RECORDED INFORMATION →
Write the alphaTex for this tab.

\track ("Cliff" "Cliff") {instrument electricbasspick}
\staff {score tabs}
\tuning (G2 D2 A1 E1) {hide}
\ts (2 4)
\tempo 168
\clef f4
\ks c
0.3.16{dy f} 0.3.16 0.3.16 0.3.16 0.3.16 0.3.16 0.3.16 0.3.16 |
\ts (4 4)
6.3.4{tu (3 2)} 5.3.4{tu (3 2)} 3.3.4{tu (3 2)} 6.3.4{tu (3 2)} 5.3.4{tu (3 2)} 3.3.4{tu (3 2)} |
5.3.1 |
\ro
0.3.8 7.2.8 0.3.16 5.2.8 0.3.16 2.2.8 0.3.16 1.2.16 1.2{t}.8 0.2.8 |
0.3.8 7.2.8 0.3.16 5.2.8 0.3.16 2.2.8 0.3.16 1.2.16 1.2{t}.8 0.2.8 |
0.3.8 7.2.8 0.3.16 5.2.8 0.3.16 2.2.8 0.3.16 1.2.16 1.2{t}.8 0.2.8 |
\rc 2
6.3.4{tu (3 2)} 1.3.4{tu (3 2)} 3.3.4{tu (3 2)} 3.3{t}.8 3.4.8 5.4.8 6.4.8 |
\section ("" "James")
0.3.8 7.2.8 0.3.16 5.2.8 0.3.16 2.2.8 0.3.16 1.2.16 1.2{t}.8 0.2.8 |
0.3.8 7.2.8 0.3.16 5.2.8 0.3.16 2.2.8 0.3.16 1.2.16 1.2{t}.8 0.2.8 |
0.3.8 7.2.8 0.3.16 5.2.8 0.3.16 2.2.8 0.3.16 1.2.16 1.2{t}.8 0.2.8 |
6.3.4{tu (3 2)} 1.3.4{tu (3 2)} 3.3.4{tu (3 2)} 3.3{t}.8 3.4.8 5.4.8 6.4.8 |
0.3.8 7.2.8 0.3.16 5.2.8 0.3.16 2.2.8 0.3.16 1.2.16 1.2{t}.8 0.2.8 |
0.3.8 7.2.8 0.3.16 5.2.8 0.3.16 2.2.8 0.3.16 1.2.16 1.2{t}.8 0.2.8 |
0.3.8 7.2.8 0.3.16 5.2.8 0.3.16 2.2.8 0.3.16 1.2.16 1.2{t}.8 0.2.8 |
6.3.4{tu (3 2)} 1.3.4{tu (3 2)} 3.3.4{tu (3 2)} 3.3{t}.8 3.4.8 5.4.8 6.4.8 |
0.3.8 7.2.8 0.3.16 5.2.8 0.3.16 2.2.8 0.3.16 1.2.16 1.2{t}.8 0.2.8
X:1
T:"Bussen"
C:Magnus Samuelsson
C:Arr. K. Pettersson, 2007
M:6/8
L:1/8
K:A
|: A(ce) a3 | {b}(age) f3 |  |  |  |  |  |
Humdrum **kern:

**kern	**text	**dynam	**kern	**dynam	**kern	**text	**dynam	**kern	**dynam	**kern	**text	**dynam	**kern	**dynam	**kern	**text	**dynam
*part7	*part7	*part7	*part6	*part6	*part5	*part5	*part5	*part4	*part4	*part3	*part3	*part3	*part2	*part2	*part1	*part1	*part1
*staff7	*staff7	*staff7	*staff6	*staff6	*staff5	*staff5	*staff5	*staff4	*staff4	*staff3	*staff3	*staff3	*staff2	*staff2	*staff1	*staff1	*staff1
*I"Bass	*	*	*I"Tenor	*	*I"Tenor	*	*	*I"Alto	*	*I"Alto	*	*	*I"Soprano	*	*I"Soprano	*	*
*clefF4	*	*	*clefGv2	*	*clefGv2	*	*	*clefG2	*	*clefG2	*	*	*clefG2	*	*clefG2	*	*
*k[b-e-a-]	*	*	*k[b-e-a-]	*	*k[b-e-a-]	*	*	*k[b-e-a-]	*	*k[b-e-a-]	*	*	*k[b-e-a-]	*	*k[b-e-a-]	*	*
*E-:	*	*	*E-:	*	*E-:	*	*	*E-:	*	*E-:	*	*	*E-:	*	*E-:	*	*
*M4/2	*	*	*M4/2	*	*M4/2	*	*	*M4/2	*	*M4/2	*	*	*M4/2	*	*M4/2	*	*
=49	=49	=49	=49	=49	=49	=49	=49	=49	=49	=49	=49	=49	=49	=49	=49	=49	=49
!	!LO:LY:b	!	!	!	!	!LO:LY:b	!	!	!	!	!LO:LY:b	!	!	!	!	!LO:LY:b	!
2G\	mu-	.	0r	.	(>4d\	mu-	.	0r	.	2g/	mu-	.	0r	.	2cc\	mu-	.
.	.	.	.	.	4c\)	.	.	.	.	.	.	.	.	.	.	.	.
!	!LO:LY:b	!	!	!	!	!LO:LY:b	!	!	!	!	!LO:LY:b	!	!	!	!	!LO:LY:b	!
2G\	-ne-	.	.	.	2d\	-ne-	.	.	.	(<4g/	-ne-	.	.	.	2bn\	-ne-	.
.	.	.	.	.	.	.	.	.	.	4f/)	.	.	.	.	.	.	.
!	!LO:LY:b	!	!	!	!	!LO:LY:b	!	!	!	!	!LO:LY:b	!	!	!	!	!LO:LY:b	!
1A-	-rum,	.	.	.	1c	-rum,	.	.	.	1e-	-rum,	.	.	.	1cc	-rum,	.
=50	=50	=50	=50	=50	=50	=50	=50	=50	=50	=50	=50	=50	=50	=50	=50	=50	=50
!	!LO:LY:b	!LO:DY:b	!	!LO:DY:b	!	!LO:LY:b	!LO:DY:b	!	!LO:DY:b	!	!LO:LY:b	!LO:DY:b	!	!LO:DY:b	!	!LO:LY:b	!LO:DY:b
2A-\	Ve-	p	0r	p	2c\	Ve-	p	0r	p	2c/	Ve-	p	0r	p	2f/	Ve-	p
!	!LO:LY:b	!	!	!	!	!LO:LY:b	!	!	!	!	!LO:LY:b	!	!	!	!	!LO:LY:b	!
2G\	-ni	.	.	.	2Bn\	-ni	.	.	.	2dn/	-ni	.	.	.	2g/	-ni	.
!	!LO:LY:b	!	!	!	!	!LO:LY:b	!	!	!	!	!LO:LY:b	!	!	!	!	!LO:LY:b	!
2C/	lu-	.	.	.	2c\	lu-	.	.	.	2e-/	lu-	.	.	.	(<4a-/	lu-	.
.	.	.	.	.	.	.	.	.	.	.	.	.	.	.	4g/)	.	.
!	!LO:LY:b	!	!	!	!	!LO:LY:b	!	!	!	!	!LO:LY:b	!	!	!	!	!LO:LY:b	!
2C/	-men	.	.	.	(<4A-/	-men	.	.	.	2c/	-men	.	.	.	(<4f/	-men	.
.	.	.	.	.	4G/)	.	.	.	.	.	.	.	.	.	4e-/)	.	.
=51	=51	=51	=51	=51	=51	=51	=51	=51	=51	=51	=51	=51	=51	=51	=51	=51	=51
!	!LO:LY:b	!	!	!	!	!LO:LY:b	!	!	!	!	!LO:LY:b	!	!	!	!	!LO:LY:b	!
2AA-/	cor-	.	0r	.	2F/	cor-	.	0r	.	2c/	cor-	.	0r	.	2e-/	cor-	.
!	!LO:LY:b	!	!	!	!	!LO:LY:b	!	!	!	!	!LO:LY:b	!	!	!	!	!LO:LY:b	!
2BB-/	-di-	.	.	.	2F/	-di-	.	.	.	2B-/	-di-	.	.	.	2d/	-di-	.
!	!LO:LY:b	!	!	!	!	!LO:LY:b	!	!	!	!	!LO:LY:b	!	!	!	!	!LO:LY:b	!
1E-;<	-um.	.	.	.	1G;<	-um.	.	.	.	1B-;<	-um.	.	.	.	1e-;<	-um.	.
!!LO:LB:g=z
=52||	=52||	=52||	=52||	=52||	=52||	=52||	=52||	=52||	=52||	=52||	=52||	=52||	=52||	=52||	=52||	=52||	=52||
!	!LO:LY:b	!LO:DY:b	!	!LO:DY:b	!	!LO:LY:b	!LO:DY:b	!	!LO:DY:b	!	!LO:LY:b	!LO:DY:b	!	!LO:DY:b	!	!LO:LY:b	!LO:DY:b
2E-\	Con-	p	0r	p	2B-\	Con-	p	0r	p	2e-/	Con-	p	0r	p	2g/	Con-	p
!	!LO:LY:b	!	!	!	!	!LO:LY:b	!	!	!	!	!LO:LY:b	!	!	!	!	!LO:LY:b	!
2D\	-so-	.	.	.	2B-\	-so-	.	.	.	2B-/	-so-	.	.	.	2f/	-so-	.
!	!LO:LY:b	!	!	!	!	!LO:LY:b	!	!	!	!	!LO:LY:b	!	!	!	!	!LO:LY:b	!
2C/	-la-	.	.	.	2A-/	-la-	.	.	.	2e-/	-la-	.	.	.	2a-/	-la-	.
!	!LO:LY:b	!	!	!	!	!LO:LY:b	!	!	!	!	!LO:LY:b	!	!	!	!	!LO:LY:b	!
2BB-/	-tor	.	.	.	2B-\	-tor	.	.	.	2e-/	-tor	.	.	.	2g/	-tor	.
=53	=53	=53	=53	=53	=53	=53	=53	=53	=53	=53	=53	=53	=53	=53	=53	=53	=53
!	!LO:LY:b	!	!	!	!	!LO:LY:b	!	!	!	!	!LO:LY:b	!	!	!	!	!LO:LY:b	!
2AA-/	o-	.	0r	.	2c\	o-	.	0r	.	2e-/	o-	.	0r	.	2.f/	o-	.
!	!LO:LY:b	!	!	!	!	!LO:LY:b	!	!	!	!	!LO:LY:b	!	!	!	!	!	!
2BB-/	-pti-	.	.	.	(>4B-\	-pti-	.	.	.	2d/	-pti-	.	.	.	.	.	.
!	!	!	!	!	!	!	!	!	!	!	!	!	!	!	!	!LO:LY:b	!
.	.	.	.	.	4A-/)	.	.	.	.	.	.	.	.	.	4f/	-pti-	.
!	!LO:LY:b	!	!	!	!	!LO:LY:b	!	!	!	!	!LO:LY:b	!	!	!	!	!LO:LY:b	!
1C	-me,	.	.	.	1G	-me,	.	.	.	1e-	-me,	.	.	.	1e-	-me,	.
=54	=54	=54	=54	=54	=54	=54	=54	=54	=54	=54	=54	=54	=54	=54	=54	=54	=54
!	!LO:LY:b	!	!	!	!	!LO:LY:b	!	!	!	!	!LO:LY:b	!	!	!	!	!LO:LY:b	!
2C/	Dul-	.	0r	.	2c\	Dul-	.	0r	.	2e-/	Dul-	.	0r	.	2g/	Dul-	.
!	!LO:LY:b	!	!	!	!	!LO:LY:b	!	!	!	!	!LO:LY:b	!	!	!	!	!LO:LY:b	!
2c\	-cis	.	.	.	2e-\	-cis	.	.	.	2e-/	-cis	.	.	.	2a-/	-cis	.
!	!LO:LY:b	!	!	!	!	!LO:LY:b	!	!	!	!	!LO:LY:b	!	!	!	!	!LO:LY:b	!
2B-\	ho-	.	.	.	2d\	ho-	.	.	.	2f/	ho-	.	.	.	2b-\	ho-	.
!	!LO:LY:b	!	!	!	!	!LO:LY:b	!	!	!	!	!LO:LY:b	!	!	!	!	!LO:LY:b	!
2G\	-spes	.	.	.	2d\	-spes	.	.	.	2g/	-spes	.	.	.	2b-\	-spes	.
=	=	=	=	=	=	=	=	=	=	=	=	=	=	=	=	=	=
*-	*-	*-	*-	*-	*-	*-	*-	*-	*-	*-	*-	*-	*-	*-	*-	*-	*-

WRITTEN EXERCISE →
Identify each of the lines above that contains the string "kern" and copy every such line in full.

FULL SOLUTION →
Humdrum **kern:
**kern	**text	**dynam	**kern	**dynam	**kern	**text	**dynam	**kern	**dynam	**kern	**text	**dynam	**kern	**dynam	**kern	**text	**dynam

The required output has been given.